PRESS RELEASE
Thursday, September 28, 2023
Contact: Justin Hurst, City Council
According to a study published by the Pacific Legal Foundation that analyzed tax foreclosed properties in Massachusetts between January 1, 2014 and December 31, 2021, Mayor Domenic Sarno and his administration stole an average of 119,000 dollars in home equity from 129 homeowners in the city of Springfield due to non-payment of taxes.
In Springfield, if a property owner failed to pay or underpaid his property taxes, the city would eventually take the entire property, along with the owner’s equity in it, which in most cases was worth much more than the tax debt owed. Unlike with other types of foreclosures, the property owner was left with nothing—regardless of the size of the debt owed to the city or the value of the property.
While other cities in the Commonwealth engaged in this practice, the data makes clear that Springfield was the most egregious violator of them all. Victims in Springfield who lost their property due to tax title foreclosure had the equity in their homes taken at almost 3 times the rate of Boston and 6 times the rate of Worcester. Mayor Sarno’s administration stole 15 million dollars in total equity from homeowners during this 7 year study, which was more than Boston who took 12.1 million dollars and 3 times more than Worcester who stole 4.6 million dollars from homeowners.
On May 23, 2023, the United States Supreme Judicial Court reached a unanimous decision in Tyler v. Hennepin County, 143 S. Ct. 1369, 1376 (2023), unambiguously declaring that, while local governments are within their right to sell a taxpayer’s home “to recover the unpaid property taxes,” local governments “could not use the toehold of the tax debt to confiscate more property than was due.” Id. at 1376, 1380 (“The taxpayer must render unto Caesar what is Caesar’s, but no more.”).

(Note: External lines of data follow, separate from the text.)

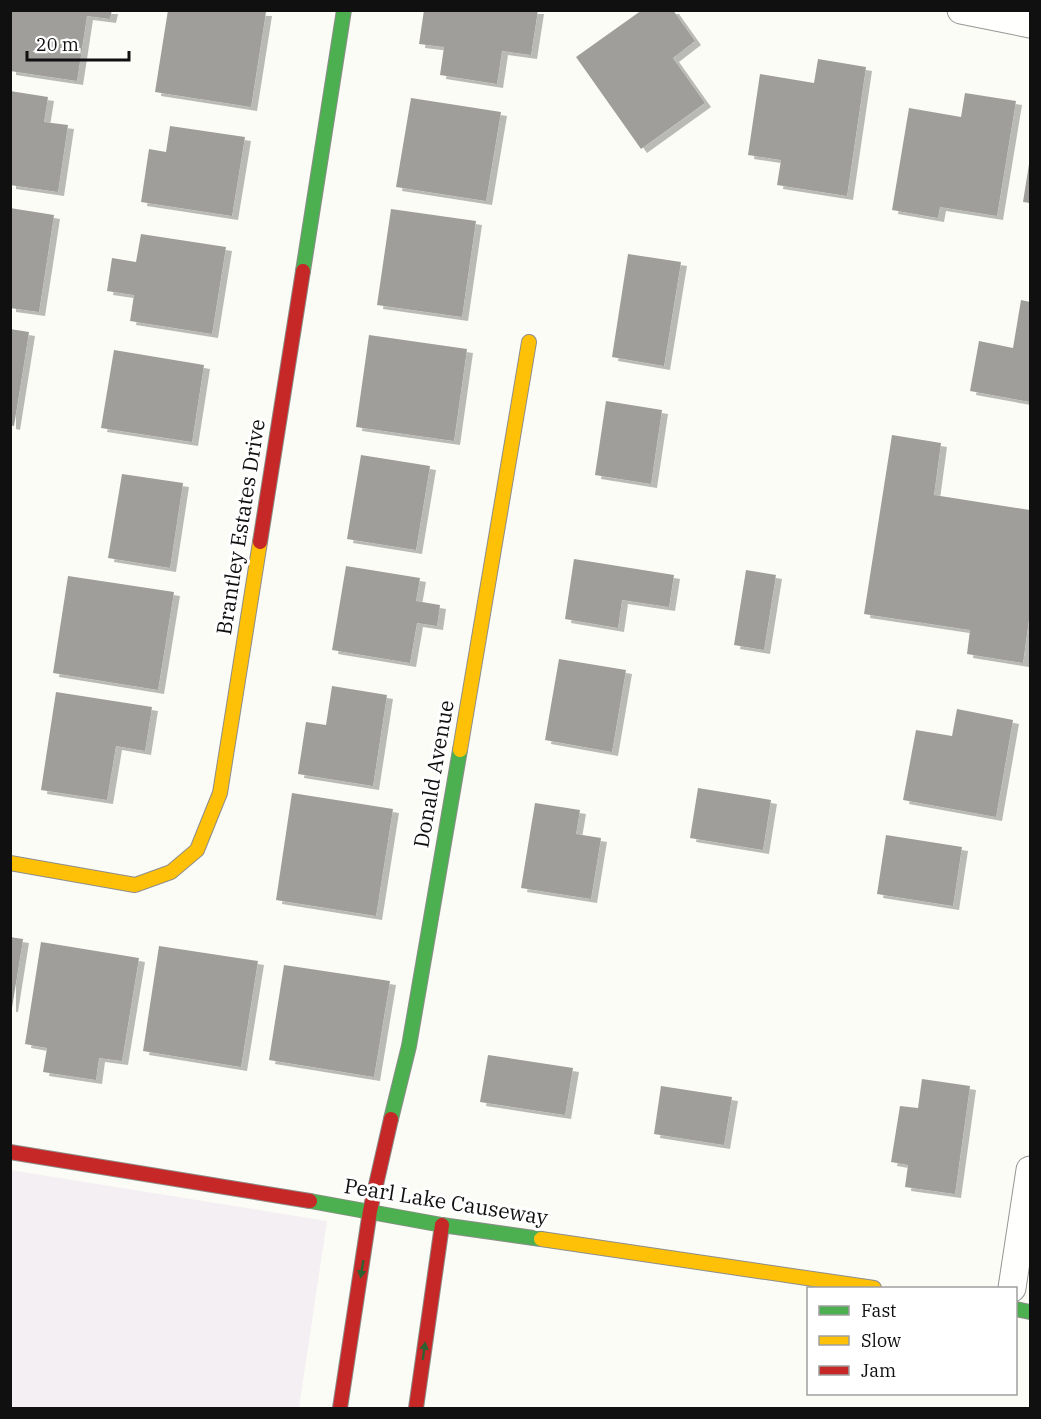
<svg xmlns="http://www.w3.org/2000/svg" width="1041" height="1419" font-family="'IBM Plex Serif',serif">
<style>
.industrial{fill:#f4eff2}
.building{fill:#a09e9b;filter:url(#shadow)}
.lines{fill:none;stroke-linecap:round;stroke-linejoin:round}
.street-casing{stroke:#969694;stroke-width:29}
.fast-casing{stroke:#8d8d8b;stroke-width:16}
.slow-casing{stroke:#8d8d8b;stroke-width:16}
.jam-casing{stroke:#8d8d8b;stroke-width:16}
.street{stroke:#fffffe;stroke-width:27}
.fast{stroke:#4caf50;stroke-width:14}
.slow{stroke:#ffc107;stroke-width:14}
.jam{stroke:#c62828;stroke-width:14}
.oneway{fill:#2e6030}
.labels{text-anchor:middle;stroke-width:6;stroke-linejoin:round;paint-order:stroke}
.street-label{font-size:21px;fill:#101010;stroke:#fff}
</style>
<defs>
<filter id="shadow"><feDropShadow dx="6" dy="4" stdDeviation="0" flood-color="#0004"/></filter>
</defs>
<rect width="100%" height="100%" fill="#fcfcf7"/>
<path class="industrial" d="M 10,1170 L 327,1221 L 299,1408 L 11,1408 Z"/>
<g class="building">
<path d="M 10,10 L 112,10 L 110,19 L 87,16 L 77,81 L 10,71 Z"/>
<path d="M 168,10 L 266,12 L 251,107 L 155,92 Z"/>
<path d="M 424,10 L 538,10 L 531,55 L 502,51 L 497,84 L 440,75 L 444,47 L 419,44 Z"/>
<path d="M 642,10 L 673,10 L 695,41 L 673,58 L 705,103 L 641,149 L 576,57 Z"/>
<path d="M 818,59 L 866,67 L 847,196 L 777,185 L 781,160 L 748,155 L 760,74 L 814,83 Z"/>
<path d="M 10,91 L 48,97 L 44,122 L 68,125 L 58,192 L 10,185 Z"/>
<path d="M 965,93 L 1016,101 L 997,216 L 940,207 L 938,218 L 892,210 L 909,108 L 961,117 Z"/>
<path d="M 411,98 L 501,112 L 486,201 L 396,187 Z"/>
<path d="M 170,126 L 245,137 L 232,216 L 141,202 L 149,149 L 166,152 Z"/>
<path d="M 1029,164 L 1030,164 L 1030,203 L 1023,202 Z"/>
<path d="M 10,208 L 54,215 L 39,312 L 10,308 Z"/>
<path d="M 391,209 L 476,221 L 462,317 L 377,305 Z"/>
<path d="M 141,234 L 226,247 L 212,334 L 130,321 L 134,295 L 107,291 L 112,258 L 136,262 Z"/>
<path d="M 628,254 L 681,262 L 664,366 L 612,357 Z"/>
<path d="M 1021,300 L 1030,302 L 1030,402 L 970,391 L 979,341 L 1013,348 Z"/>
<path d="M 10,329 L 29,332 L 14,426 L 10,425 Z"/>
<path d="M 369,335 L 467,349 L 454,441 L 356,427 Z"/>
<path d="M 114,350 L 204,365 L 192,442 L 101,428 Z"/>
<path d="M 606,401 L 662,410 L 651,484 L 595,475 Z"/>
<path d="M 892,435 L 941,443 L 934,495 L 1030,510 L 1030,612 L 1023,663 L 967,654 L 970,630 L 864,614 Z"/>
<path d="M 361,455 L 430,466 L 416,550 L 347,539 Z"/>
<path d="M 122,474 L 183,483 L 170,568 L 108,558 Z"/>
<path d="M 574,559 L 674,575 L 669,607 L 622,600 L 618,628 L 565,619 Z"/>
<path d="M 346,566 L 420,578 L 416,601 L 440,605 L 437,626 L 417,623 L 410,663 L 332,650 Z"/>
<path d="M 746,570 L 776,575 L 764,650 L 734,645 Z"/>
<path d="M 68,576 L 174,592 L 158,690 L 53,673 Z"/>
<path d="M 559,659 L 626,670 L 612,752 L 545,740 Z"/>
<path d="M 332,686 L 387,695 L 373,786 L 298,774 L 306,722 L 326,725 Z"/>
<path d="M 56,692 L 152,707 L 145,751 L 116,746 L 107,800 L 41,790 Z"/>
<path d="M 957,709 L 1013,720 L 996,817 L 903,800 L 916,730 L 952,736 Z"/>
<path d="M 698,788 L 771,800 L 763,850 L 690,838 Z"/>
<path d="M 292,793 L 393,809 L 376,916 L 276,900 Z"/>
<path d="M 535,803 L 580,810 L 576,834 L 601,838 L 591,899 L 521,888 Z"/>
<path d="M 886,835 L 962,847 L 953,906 L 877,894 Z"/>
<path d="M 10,937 L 23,939 L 12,1008 L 10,1008 Z"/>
<path d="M 41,942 L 139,958 L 122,1061 L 99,1058 L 96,1080 L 43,1072 L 47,1048 L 25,1044 Z"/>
<path d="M 159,946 L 258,961 L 241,1067 L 143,1051 Z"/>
<path d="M 284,965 L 390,981 L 374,1077 L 269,1060 Z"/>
<path d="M 488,1055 L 573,1068 L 565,1115 L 480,1102 Z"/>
<path d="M 922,1079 L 970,1086 L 955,1194 L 905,1187 L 908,1165 L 891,1162 L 900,1106 L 918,1108 Z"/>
<path d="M 661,1086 L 732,1097 L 724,1145 L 654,1134 Z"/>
</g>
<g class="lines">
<defs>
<g id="street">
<path d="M 961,10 L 1030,24"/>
<path d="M 1012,1288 L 1030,1170"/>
</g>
<g id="fast">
<path d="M 303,271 L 344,10"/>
<path d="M 391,1119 L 409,1046 L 460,750"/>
<path d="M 310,1201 L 442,1225 L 541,1239"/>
<path d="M 1016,1309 L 1030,1312"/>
</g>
<g id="slow">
<path d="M 460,750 L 529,342"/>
<path d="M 10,863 L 135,885 L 171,872 L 197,850 L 220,793 L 260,542"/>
<path d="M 541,1239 L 874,1288"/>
</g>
<g id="jam">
<path d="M 260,542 L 303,271"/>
<path d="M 10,1152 L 310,1201"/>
<path d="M 340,1408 L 370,1211 L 391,1119"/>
<path d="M 416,1408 L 442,1225"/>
</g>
</defs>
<use href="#street" class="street-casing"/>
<use href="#fast" class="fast-casing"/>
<use href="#slow" class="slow-casing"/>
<use href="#jam" class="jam-casing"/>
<use href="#street" class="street"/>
<use href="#fast" class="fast"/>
<use href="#slow" class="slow"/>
<use href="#jam" class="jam"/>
</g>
<defs><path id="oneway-solid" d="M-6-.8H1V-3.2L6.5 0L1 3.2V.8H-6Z" transform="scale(1.5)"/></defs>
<g class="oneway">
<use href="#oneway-solid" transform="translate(362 1269) rotate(99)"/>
<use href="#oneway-solid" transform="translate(424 1351) rotate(-82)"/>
</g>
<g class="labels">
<g class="street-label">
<text transform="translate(241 527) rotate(-81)" y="7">Brantley Estates Drive</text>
<text transform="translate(434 774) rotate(-80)" y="7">Donald Avenue</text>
<text transform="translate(446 1202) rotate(9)" y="7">Pearl Lake Causeway</text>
</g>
</g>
<rect width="1041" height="1419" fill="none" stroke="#101010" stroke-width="24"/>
<rect x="807" y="1287" width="210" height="108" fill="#ffffff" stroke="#9f9f9f" stroke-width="1.5"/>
<rect x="819" y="1306" width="30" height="9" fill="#4caf50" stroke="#9f9f9f" stroke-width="1.5"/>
<text x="861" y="1317" font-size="18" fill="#101010">Fast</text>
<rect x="819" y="1336" width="30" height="9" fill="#ffc107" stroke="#9f9f9f" stroke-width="1.5"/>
<text x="861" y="1347" font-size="18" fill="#101010">Slow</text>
<rect x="819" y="1366" width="30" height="9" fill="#c62828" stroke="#9f9f9f" stroke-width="1.5"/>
<text x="861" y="1377" font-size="18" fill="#101010">Jam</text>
<path d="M27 51v9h102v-9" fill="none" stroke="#101010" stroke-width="3"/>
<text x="36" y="51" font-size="18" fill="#101010" stroke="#ffffff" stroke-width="4.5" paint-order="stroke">20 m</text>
</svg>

What’s most concerning in light of the recent Supreme Court decision that deemed Springfield’s practice of taking more equity from homeowners than the debt that was owed unconstitutional, is that the city has not made any effort to make the 129 people whose equity it took whole again.
The administration’s inaction will Inevitably result in litigation and open the city up to much more liability than the 15 million dollars that they stole in the first place, especially once attorney’s fees are factored in. The recent case filed in United States District Court (Woodbridge v. City of Greenfield) against the City of Greenfield by an aggrieved homeowner foreshadows what Springfield should anticipate if it fails to act with a sense of urgency.
Either way, the taxpayers will be forced to bear the burden of an administration who spent over seven years prospering off of the pain of homeowners facing some of the most difficult times in their lives. The only question that remains is how much will the taxpayers ultimately have to pay.